I had a chance to say "hi" to I. F. Stone when he phoned my college roommate back, but I couldn't hear him clearly, he mispronounced my roommate's name, and frankly his voice sounded like a kid putting me on. So instead all I heard was, "If he doesn't want to talk to I. F. Stone, then forget it!" I actually looked down the phone in my hand as if to say "We blew it."

I only knew about I. F. Stone from the stories my college roommate told me, of this giant of reporters who was probably the greatest muckraker of all. There is no one with whom to compare I. F. Stone today. That was another thing--his full name was Isadore Feinstein Stone, and as I remember that failed phone call, I still wonder why he referred to himself as "I.F. Stone," and not Izzy Stone or Mr. Stone. Although the imprimatur of "I.F. Stone" was so well known among the readers of the "I.F. Stone Weekly," that perhaps he thought that was the easiest way to identify himself.

The passing of Walter Cronkite, and all of the media re-hash and review of what his tenure on the CBS Evening News meant to American journalism, reminds me of the short but trenchant bit of film in the documentary from 1973, I.F. Stone's Weekly, when the little muckraker reporter is about to be in the same space as the great establishment TV broadcaster:

There's a poignant and telling moment in I.F. Stone's Weekly (the movie), in which Stone is walking away from the head table at the end of a banquet in his honour. He sees Walter Cronkite and walks toward the mainstream TV news star, extending his hand. There's a split second when Cronkite can reciprocate, or pretend he doesn't see Izzy and turn away. Cronkite turns away. I can still feel the sting. But it's my sting, not Stone's.

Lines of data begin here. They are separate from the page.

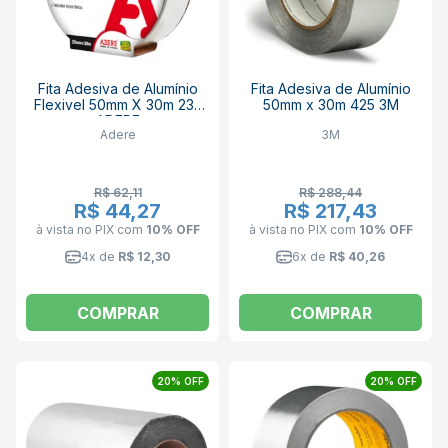
Fita Adesiva de Alumínio
Fita Adesiva de Alumínio
Flexivel 50mm X 30m 233
50mm x 30m 425 3M
ADERE
Adere
3M
R$ 62,11
R$ 288,44
R$ 44,27
R$ 217,43
à vista no PIX
com
10% OFF
à vista no PIX
com
10% OFF
4x de
R$ 12,30
6x de
R$ 40,26
COMPRAR
COMPRAR
20% OFF
20% OFF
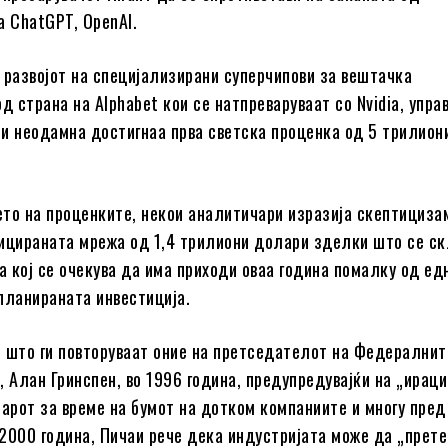
а ChatGPT, OpenAI.
 развојот на специјализирани суперчипови за вештачка
д страна на Alphabet кои се натпреваруваат со Nvidia, упра
кои неодамна достигнаа прва светска проценка од 5 трилион
то на проценките, некои аналитичари изразија скептициза
ицираната мрежа од 1,4 трилиони долари зделки што се ск
за кој се очекува да има приходи оваа година помалку од ед
планираната инвестиција.
 што ги повторуваат оние на претседателот на Федералнит
, Алан Гринспен, во 1996 година, предупредувајќи на „ирац
зарот за време на бумот на дотком компаниите и многу пред
о 2000 година, Пичаи рече дека индустријата може да „прете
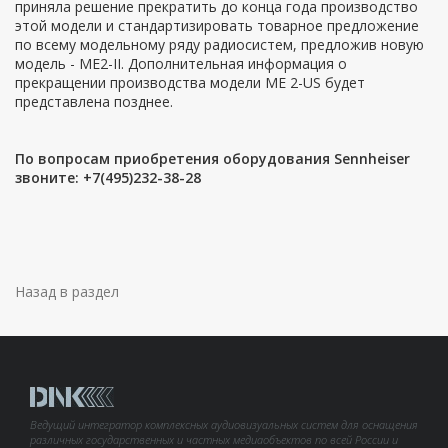
приняла решение прекратить до конца года производство
этой модели и стандартизировать товарное предложение
по всему модельному ряду радиосистем, предложив новую
модель - ME2-II. Дополнительная информация о
прекращении производства модели ME 2-US будет
представлена позднее.
По вопросам приобретения оборудования Sennheiser
звоните: +7(495)232-38-28
Назад в раздел
Ведущий интегратор комплексных аудиовизуальных систем для оснащения
различных государственных и частных медиаобъектов по всей России и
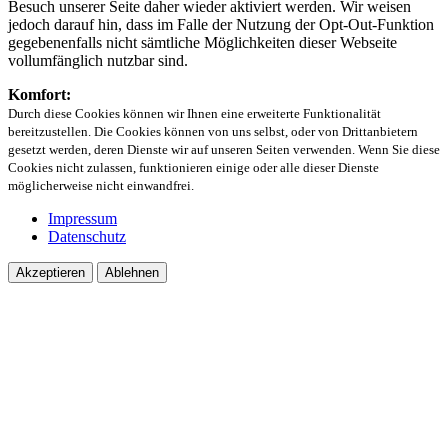
Besuch unserer Seite daher wieder aktiviert werden. Wir weisen
jedoch darauf hin, dass im Falle der Nutzung der Opt-Out-Funktion
gegebenenfalls nicht sämtliche Möglichkeiten dieser Webseite
vollumfänglich nutzbar sind.
Komfort:
Durch diese Cookies können wir Ihnen eine erweiterte Funktionalität
bereitzustellen. Die Cookies können von uns selbst, oder von Drittanbietern
gesetzt werden, deren Dienste wir auf unseren Seiten verwenden. Wenn Sie diese
Cookies nicht zulassen, funktionieren einige oder alle dieser Dienste
möglicherweise nicht einwandfrei.
Impressum
Datenschutz
Akzeptieren
Ablehnen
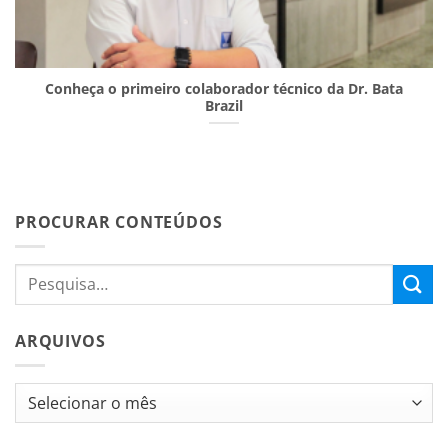
Conheça o primeiro colaborador técnico da Dr. Bata
Brazil
PROCURAR CONTEÚDOS
ARQUIVOS
Arquivos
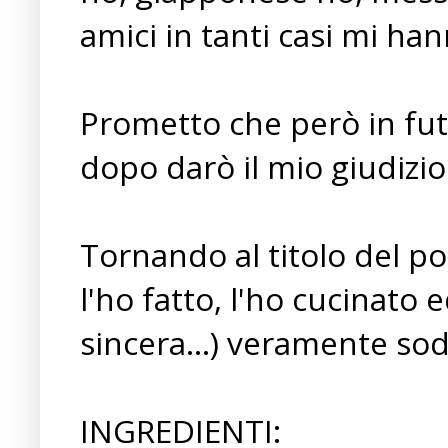
amici in tanti casi mi han
Prometto che però in fut
dopo darò il mio giudizio!
Tornando al titolo del pos
l'ho fatto, l'ho cucinato e
sincera...) veramente so
INGREDIENTI:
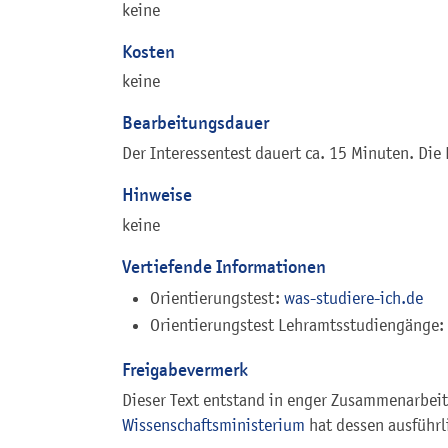
keine
Kosten
keine
Bearbeitungsdauer
Der Interessentest dauert ca. 15 Minuten. Die
Hinweise
keine
Vertiefende Informationen
Orientierungstest:
was-studiere-ich.de
Orientierungstest Lehramtsstudiengänge:
Freigabevermerk
Dieser Text entstand in enger Zusammenarbeit 
Wissenschaftsministerium
hat dessen ausführl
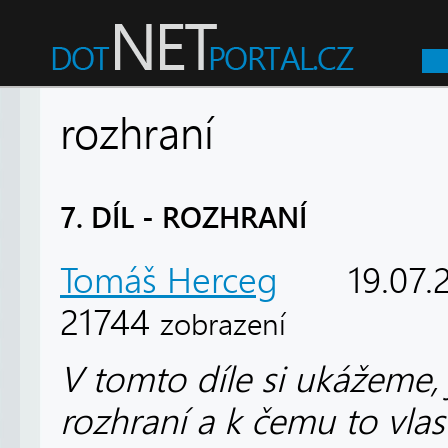
rozhraní
7. DÍL - ROZHRANÍ
Tomáš Herceg
19.07.
21744
zobrazení
V tomto díle si ukážeme,
rozhraní a k čemu to vlas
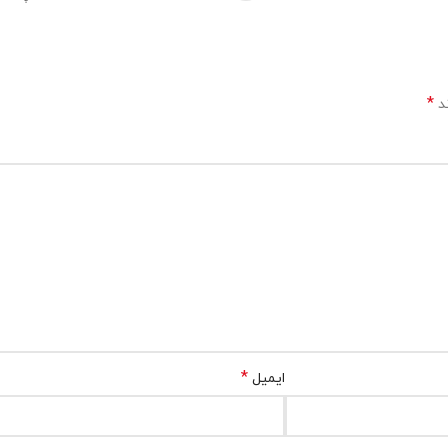
*
ند
*
ایمیل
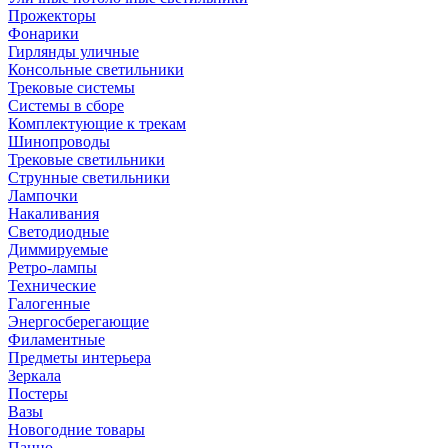
Прожекторы
Фонарики
Гирлянды уличные
Консольные светильники
Трековые системы
Системы в сборе
Комплектующие к трекам
Шинопроводы
Трековые светильники
Струнные светильники
Лампочки
Накаливания
Светодиодные
Диммируемые
Ретро-лампы
Технические
Галогенные
Энергосберегающие
Филаментные
Предметы интерьера
Зеркала
Постеры
Вазы
Новогодние товары
Панно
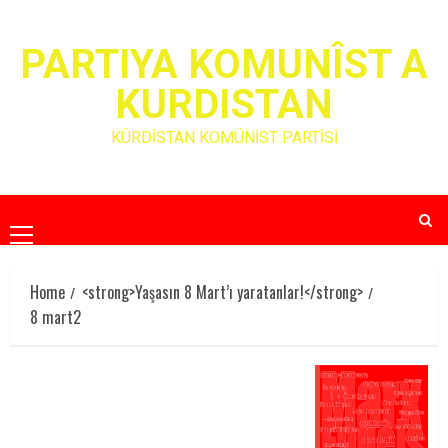
Skip
to
PARTIYA KOMUNÎST A
content
KURDISTAN
KÜRDİSTAN KOMÜNİST PARTİSİ
Primary
Menu
Home
<strong>Yaşasın 8 Mart’ı yaratanlar!</strong>
8 mart2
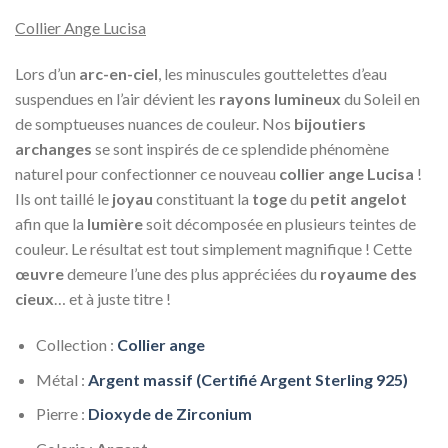
Collier Ange Lucisa
Lors d’un
arc-en-ciel
, les minuscules gouttelettes d’eau
suspendues en l’air dévient les
rayons lumineux
du Soleil en
de somptueuses nuances de couleur. Nos
bijoutiers
archanges
se sont inspirés de ce splendide phénomène
naturel pour confectionner ce nouveau
collier ange Lucisa
!
Ils ont taillé le
joyau
constituant la
toge
du
petit angelot
afin que la
lumière
soit décomposée en plusieurs teintes de
couleur. Le résultat est tout simplement magnifique ! Cette
œuvre
demeure l’une des plus appréciées du
royaume des
cieux
… et à juste titre !
Collection :
Collier ange
Métal :
Argent massif (Certifié Argent Sterling 925)
Pierre :
Dioxyde de Zirconium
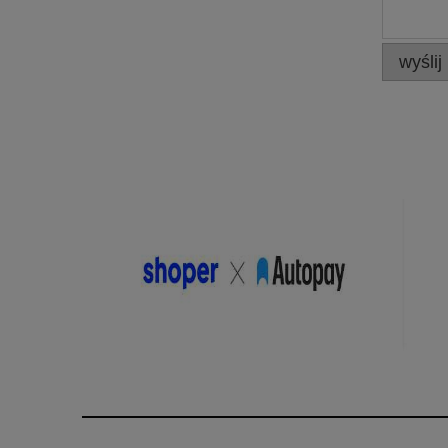
wyślij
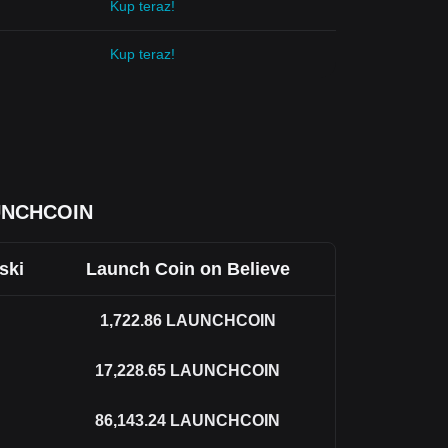
Kup teraz!
Kup teraz!
UNCHCOIN
ski
Launch Coin on Believe
1,722.86
LAUNCHCOIN
17,228.65
LAUNCHCOIN
86,143.24
LAUNCHCOIN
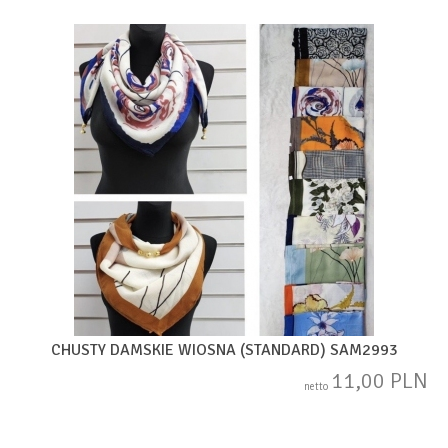
CHUSTY DAMSKIE WIOSNA (STANDARD) SAM2993
11,00 PLN
netto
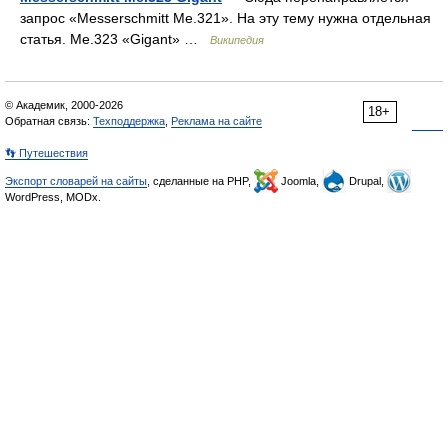
запрос «Messerschmitt Me.321». На эту тему нужна отдельная
статья. Me.323 «Gigant» …
Википедия
© Академик, 2000-2026
18+
Обратная связь:
Техподдержка
,
Реклама на сайте
👣 Путешествия
Экспорт словарей на сайты
, сделанные на PHP,
Joomla,
Drupal,
WordPress, MODx.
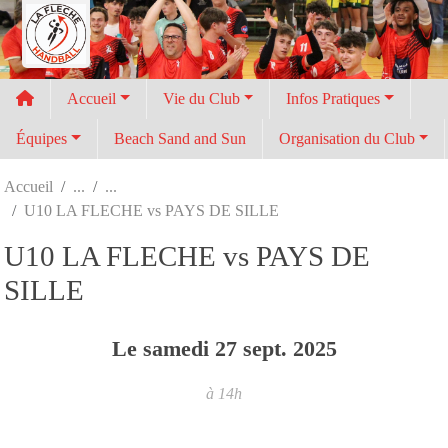
Panneau de gestion des cookies
Accueil
Vie du Club
Infos Pratiques
Équipes
Beach Sand and Sun
Organisation du Club
Accueil
U10 LA FLECHE vs PAYS DE SILLE
U10 LA FLECHE vs PAYS DE
SILLE
Le
samedi
27
sept.
2025
à 14h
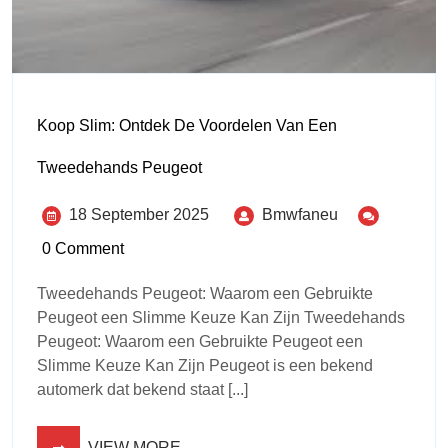
Koop Slim: Ontdek De Voordelen Van Een
Tweedehands Peugeot
18 September 2025
Bmwfaneu
0 Comment
Tweedehands Peugeot: Waarom een Gebruikte
Peugeot een Slimme Keuze Kan Zijn Tweedehands
Peugeot: Waarom een Gebruikte Peugeot een
Slimme Keuze Kan Zijn Peugeot is een bekend
automerk dat bekend staat [...]
VIEW MORE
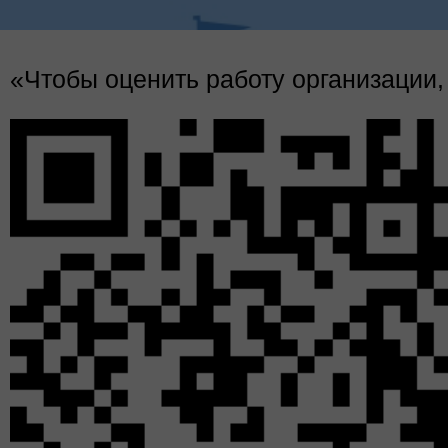
Гарантированные выплаты служащи
«Чтобы оценить работу организации,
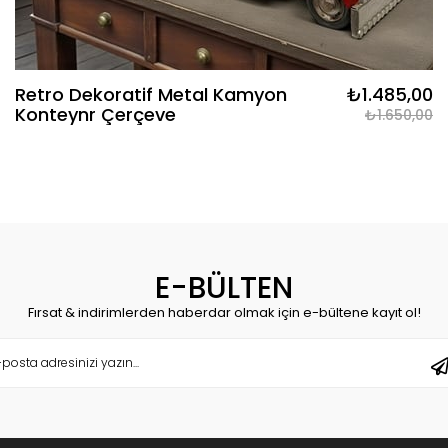
Retro Dekoratif Metal Kamyon
₺1.485,00
Konteynr Çerçeve
₺1.650,00
E-BÜLTEN
Fırsat & indirimlerden haberdar olmak için e-bültene kayıt ol!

"It's just wonderful to be a pariah," Stone wrote (this published in the July 10 issue of The Nation). "To be regarded as nonrespectable, to be ... an outsider, this is really the way to do it. As soon as you want something, they've got you!"

I remember that moment from the documentary film very clearly. And I also remember changing my opinion about Walter Cronkite as the most trusted man in America, to the biggest on-air establishment flunky, with polish and credentials to boot. Not that Walter didn't have depth or back ground as a modern journalist. But once a TV star, always a TV star.